● **Source material**:
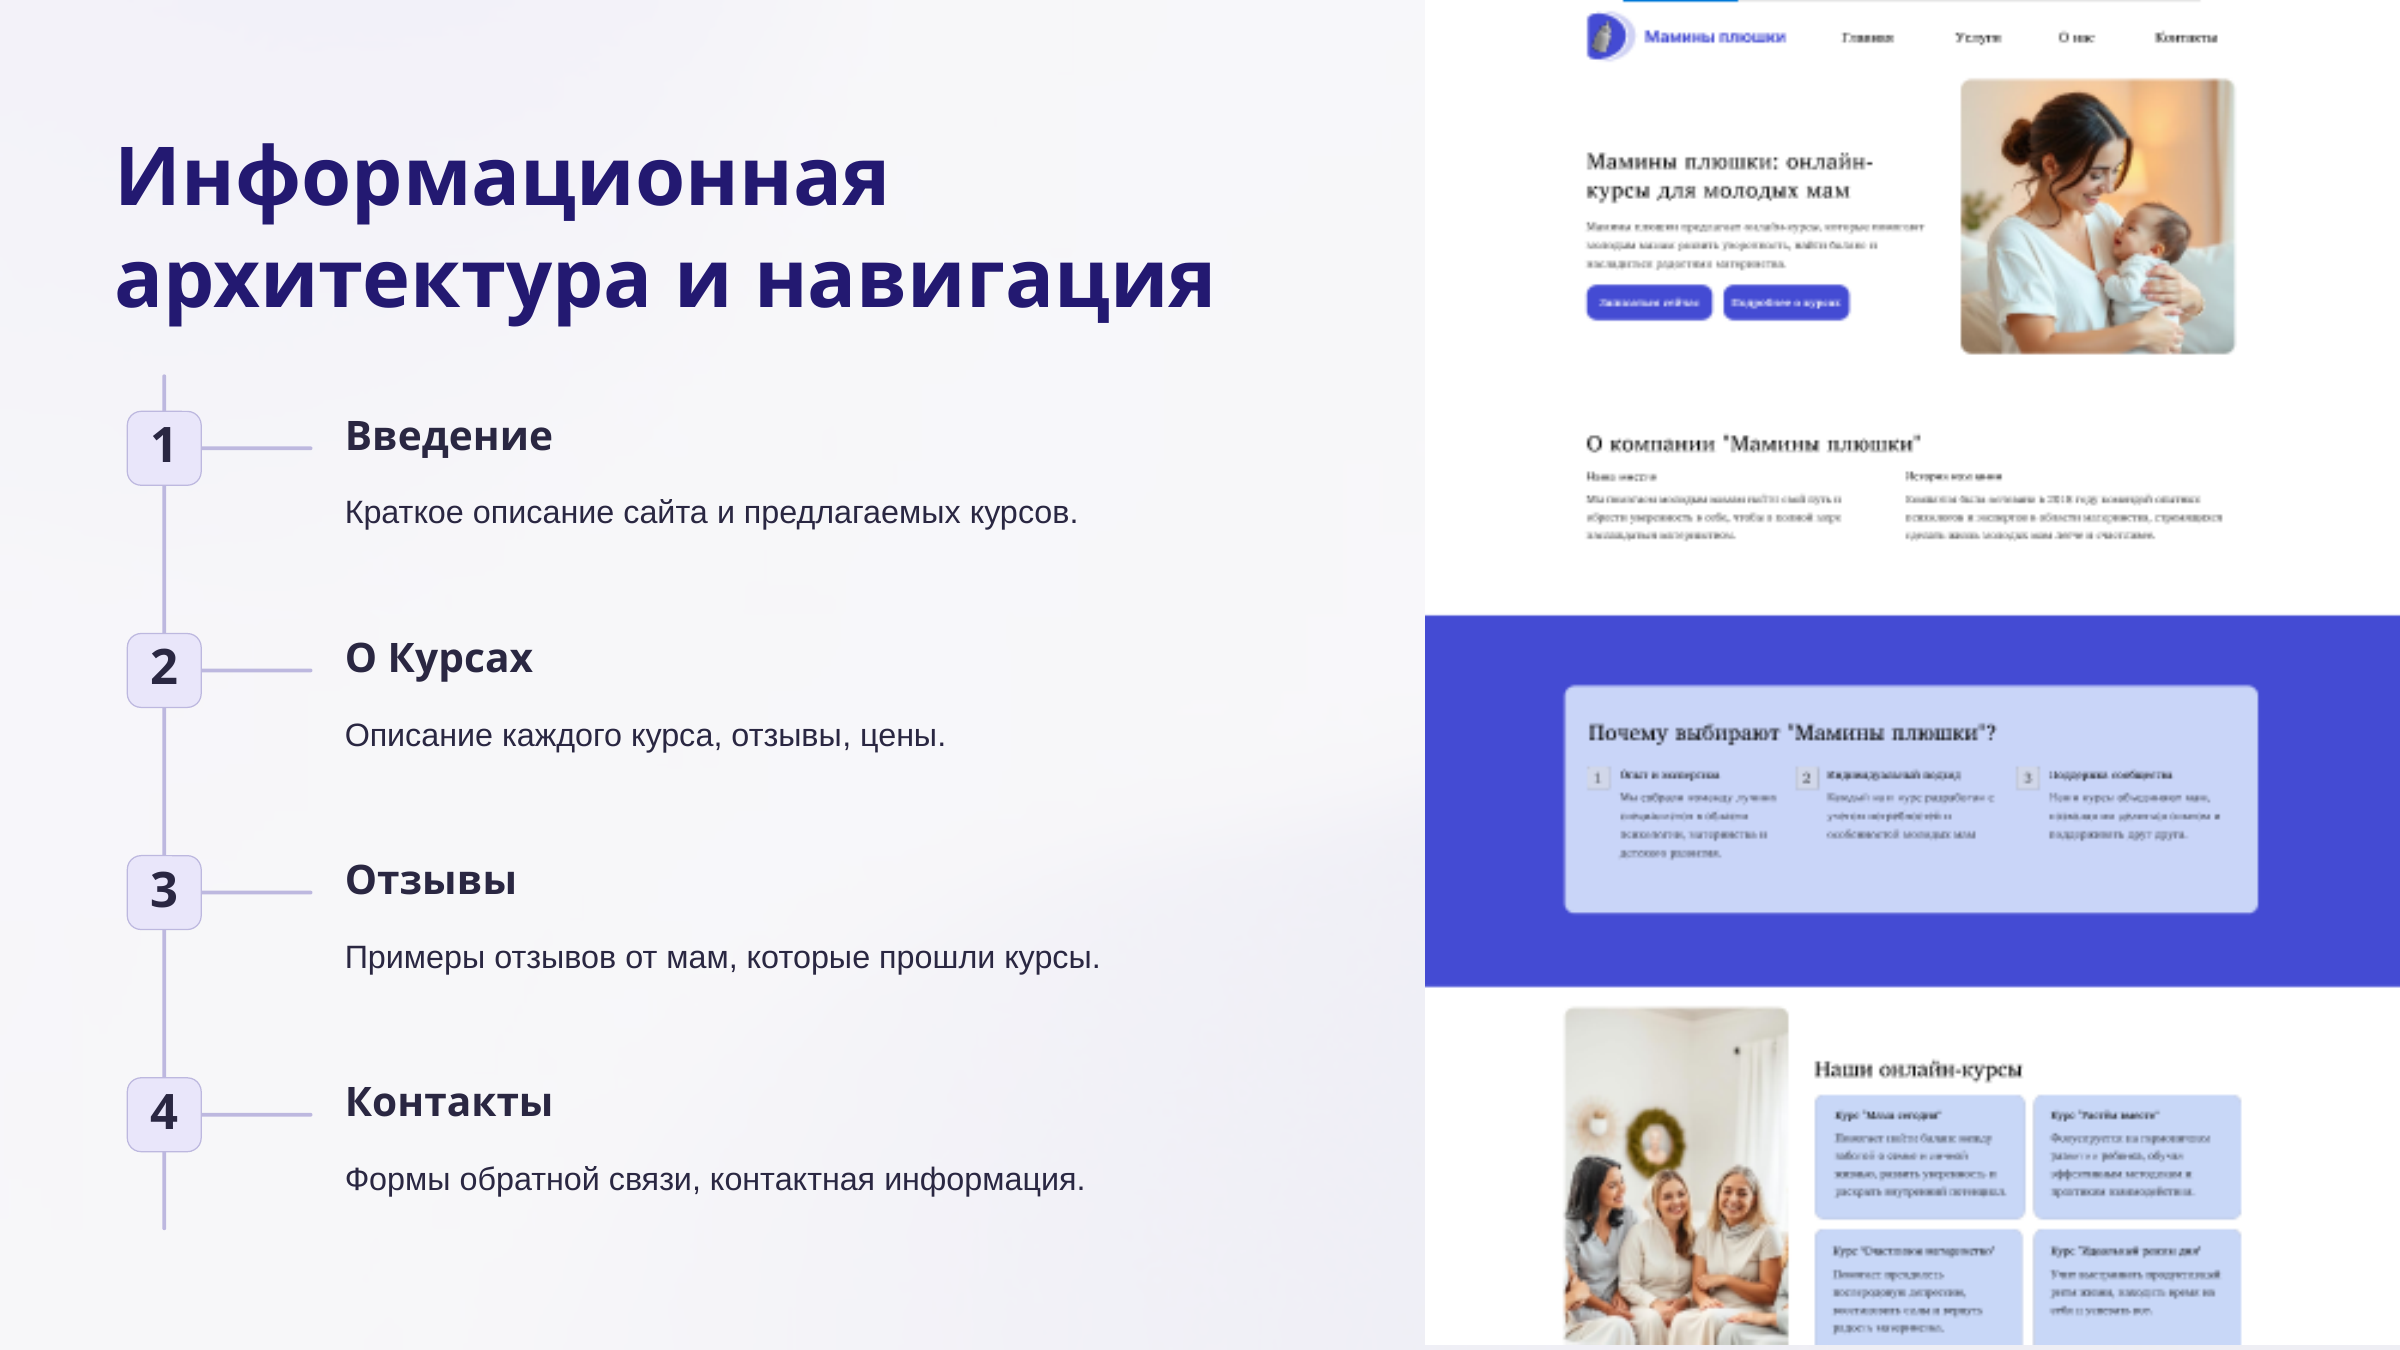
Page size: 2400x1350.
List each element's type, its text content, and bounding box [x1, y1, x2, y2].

text_box [202, 890, 313, 895]
text_box [127, 1077, 202, 1152]
text_box [127, 633, 202, 708]
text_box 3 [150, 867, 179, 918]
text_box Контакты [344, 1073, 756, 1126]
text_box Введение [344, 407, 756, 459]
text_box Описание каждого курса, отзывы, цены. [344, 700, 1385, 753]
text_box Отзывы [344, 851, 756, 903]
text_box Примеры отзывов от мам, которые прошли курсы. [344, 922, 1385, 976]
text_box 2 [150, 645, 179, 695]
text_box [162, 708, 167, 855]
text_box [127, 411, 202, 486]
text_box Формы обратной связи, контактная информация. [344, 1144, 1385, 1198]
text_box [162, 930, 167, 1077]
text_box Краткое описание сайта и предлагаемых курсов. [344, 478, 1385, 531]
text_box Информационная архитектура и навигация [114, 119, 1385, 326]
text_box [202, 1112, 313, 1117]
text_box 1 [154, 423, 174, 473]
text_box 4 [149, 1090, 180, 1140]
text_box [127, 855, 202, 930]
text_box [162, 486, 167, 633]
text_box [202, 668, 313, 673]
text_box [202, 446, 313, 451]
text_box О Курсах [344, 629, 756, 681]
text_box [162, 374, 167, 411]
picture [1424, 0, 2400, 1345]
text_box [162, 1152, 167, 1231]
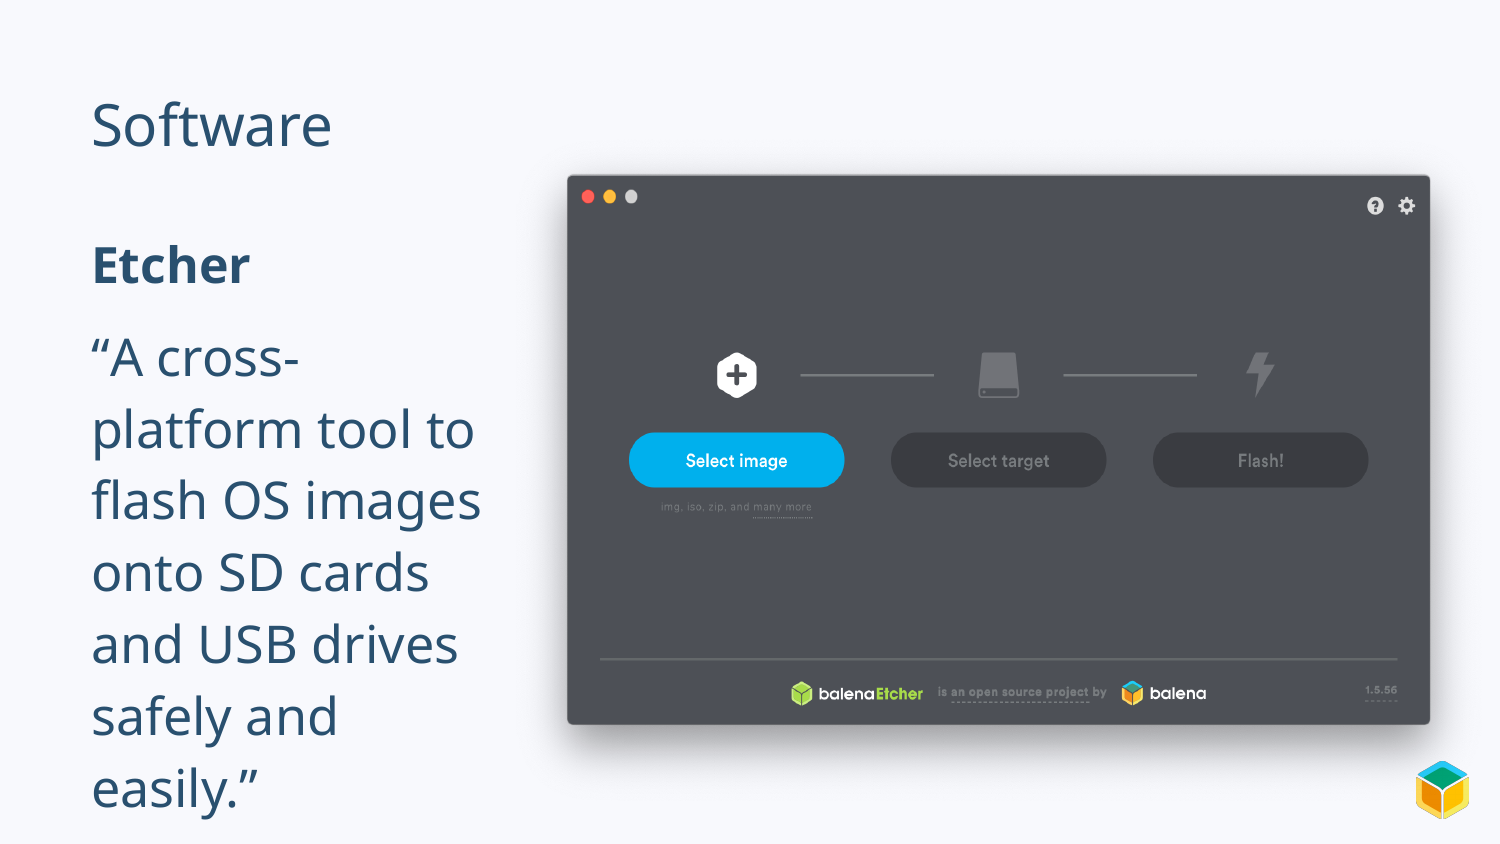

● **What needs to be done**: The material above should be printed again exactly, with each picture left out.

● **Reply**:
Page size: 2400x1350.
List each element's type, its text content, and bounding box [x1, y1, x2, y2].

text_box [202, 890, 313, 895]
text_box [127, 1077, 202, 1152]
text_box [127, 633, 202, 708]
text_box 3 [150, 867, 179, 918]
text_box Контакты [344, 1073, 756, 1126]
text_box Введение [344, 407, 756, 459]
text_box Описание каждого курса, отзывы, цены. [344, 700, 1385, 753]
text_box Отзывы [344, 851, 756, 903]
text_box Примеры отзывов от мам, которые прошли курсы. [344, 922, 1385, 976]
text_box 2 [150, 645, 179, 695]
text_box [162, 708, 167, 855]
text_box [127, 411, 202, 486]
text_box Формы обратной связи, контактная информация. [344, 1144, 1385, 1198]
text_box [162, 930, 167, 1077]
text_box Краткое описание сайта и предлагаемых курсов. [344, 478, 1385, 531]
text_box Информационная архитектура и навигация [114, 119, 1385, 326]
text_box [202, 1112, 313, 1117]
text_box 1 [154, 423, 174, 473]
text_box 4 [149, 1090, 180, 1140]
text_box [127, 855, 202, 930]
text_box [162, 486, 167, 633]
text_box [202, 668, 313, 673]
text_box [202, 446, 313, 451]
text_box О Курсах [344, 629, 756, 681]
text_box [162, 374, 167, 411]
picture [1424, 0, 2400, 1345]
text_box [162, 1152, 167, 1231]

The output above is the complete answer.